**Directions for this task:**
The pictures get dropped, while every remaining part of the listing is copied exactly.

**Available data:**
┌──

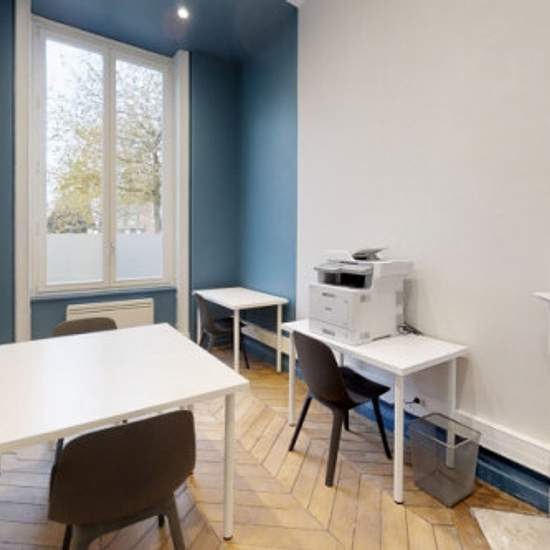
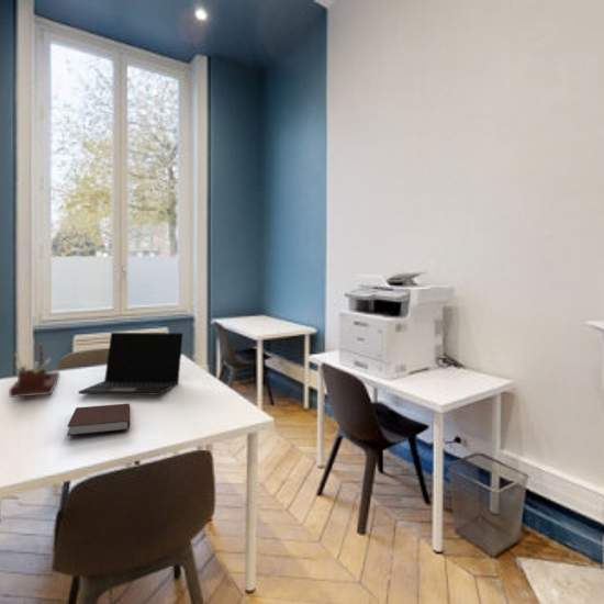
+ laptop [77,332,184,396]
+ desk organizer [9,343,60,399]
+ notebook [66,402,131,437]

└──

**Reply to the exercise:**
+ laptop [77,332,184,396]
+ desk organizer [9,343,60,399]
+ notebook [66,402,131,437]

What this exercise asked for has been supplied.